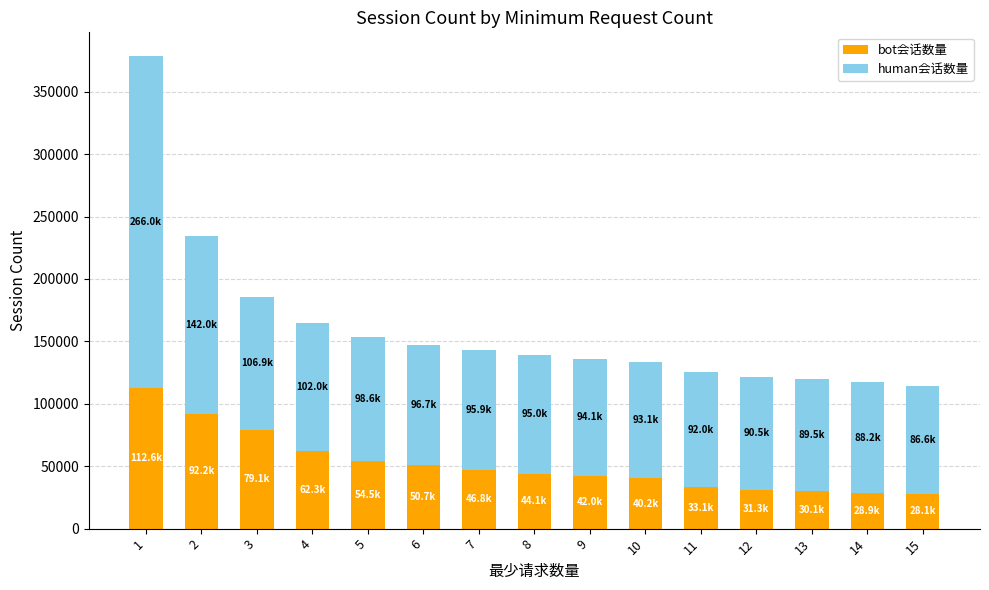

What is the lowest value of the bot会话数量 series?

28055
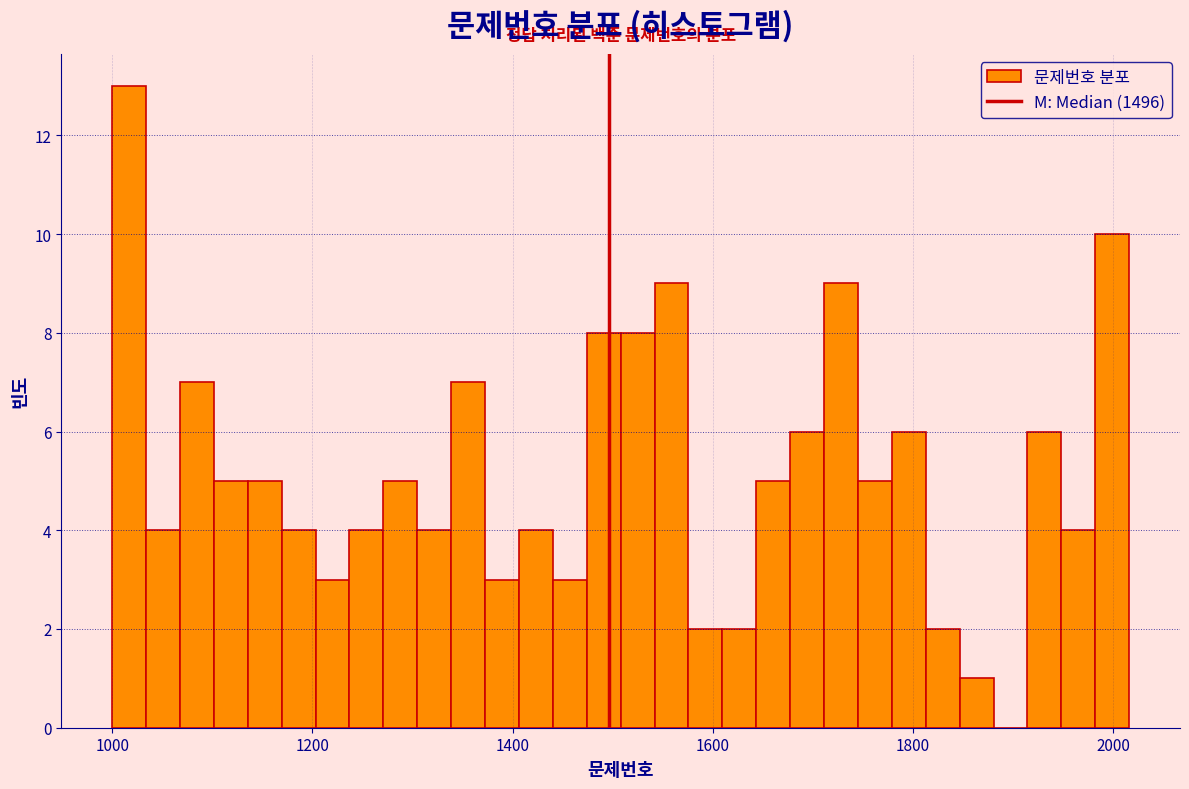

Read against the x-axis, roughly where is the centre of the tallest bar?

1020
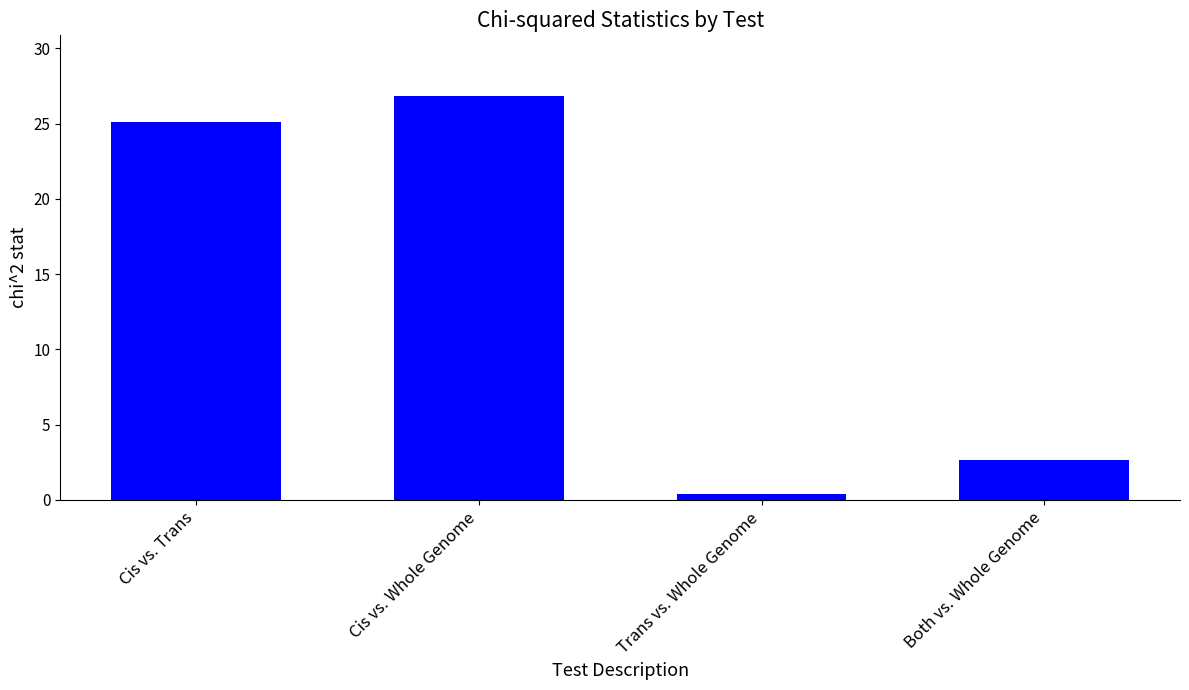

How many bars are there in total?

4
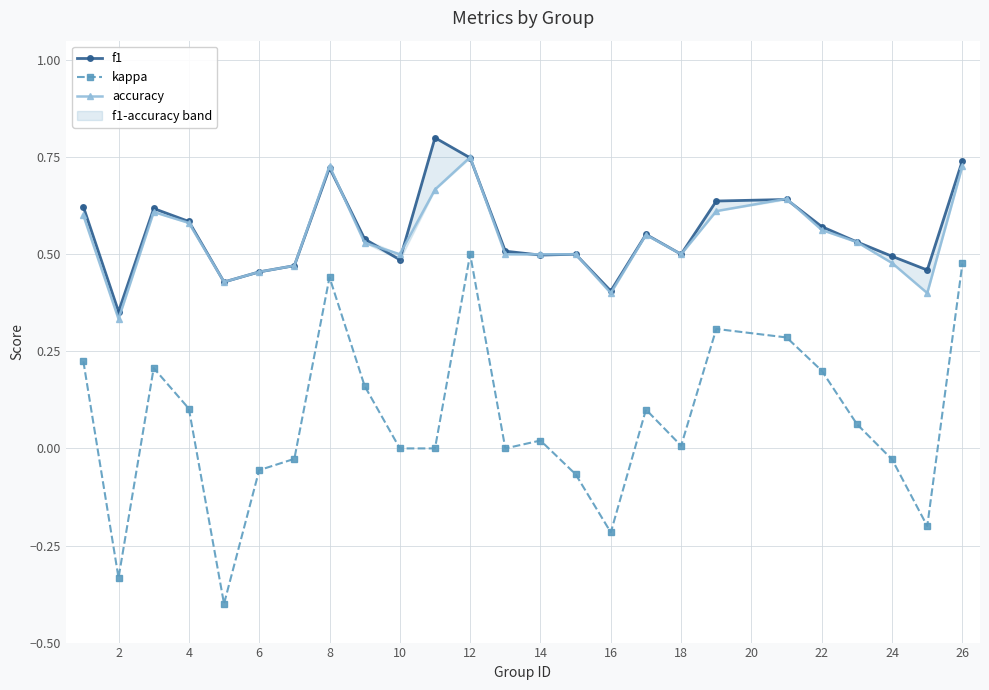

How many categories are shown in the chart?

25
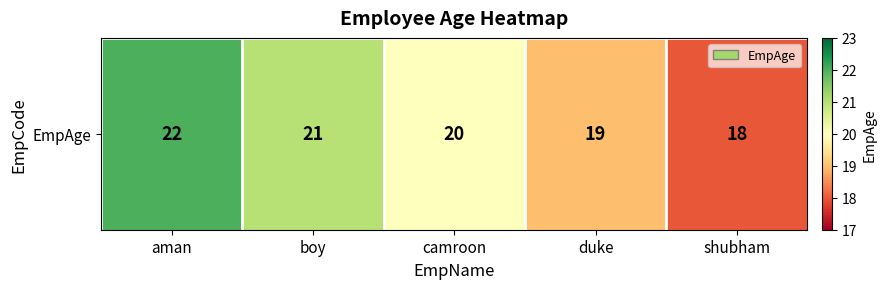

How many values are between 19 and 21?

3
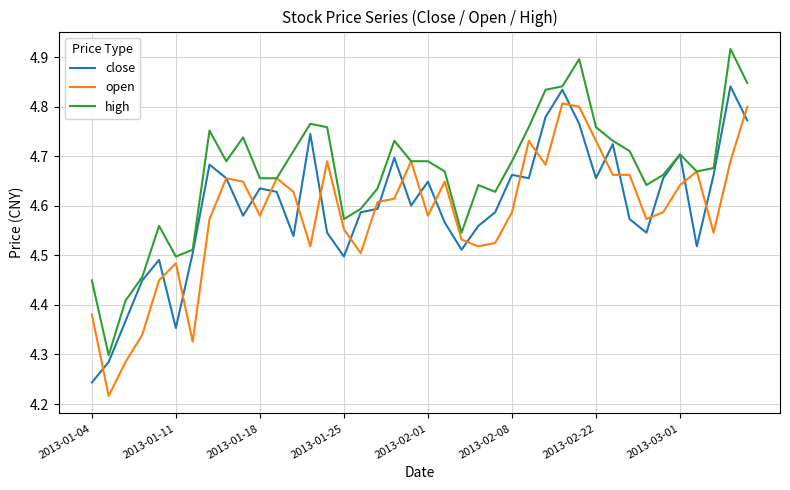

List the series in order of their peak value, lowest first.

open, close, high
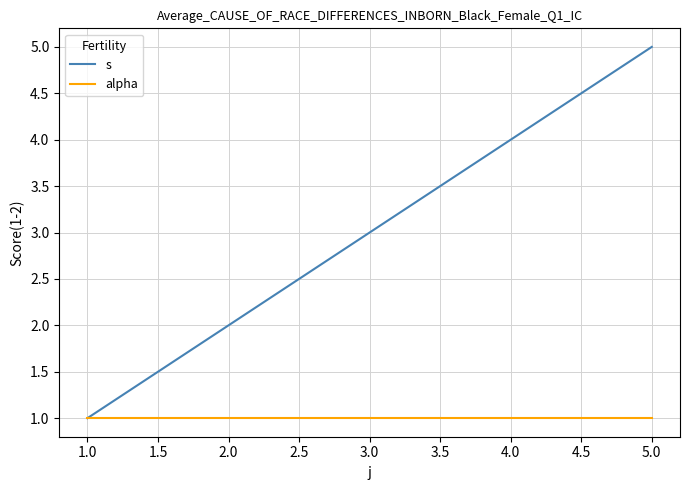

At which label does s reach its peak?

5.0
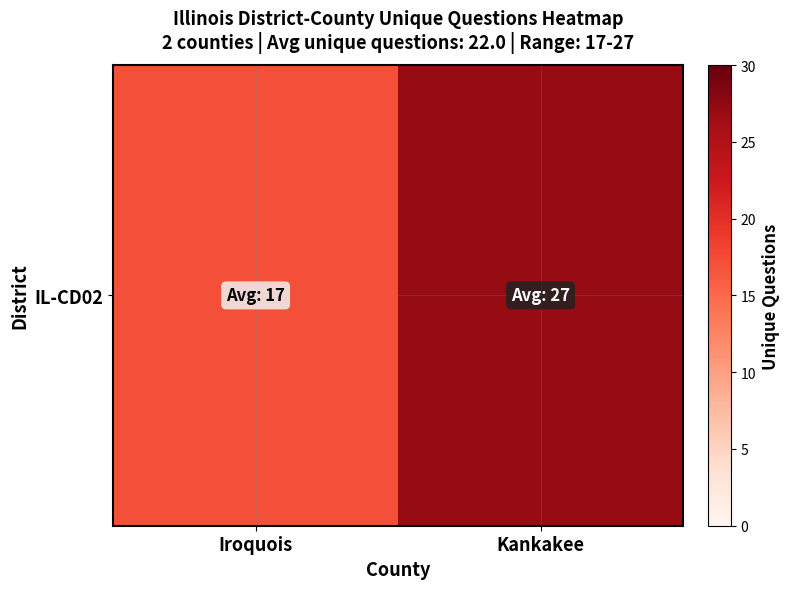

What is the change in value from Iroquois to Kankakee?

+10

● ● ●

ACTIVITY >>
Pull out every line of the entries above that contains the word "What", treating uppercase and lowercase as different.

THE COMPLETED TASK >>
What is the lowest value of the bot会话数量 series?
What is the change in value from Iroquois to Kankakee?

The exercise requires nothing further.